Available data START
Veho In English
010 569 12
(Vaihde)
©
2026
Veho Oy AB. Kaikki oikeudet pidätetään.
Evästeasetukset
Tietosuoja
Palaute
Available data END
Report the number of lines, in the entries above, that contain the word "Veho", without any other text.

2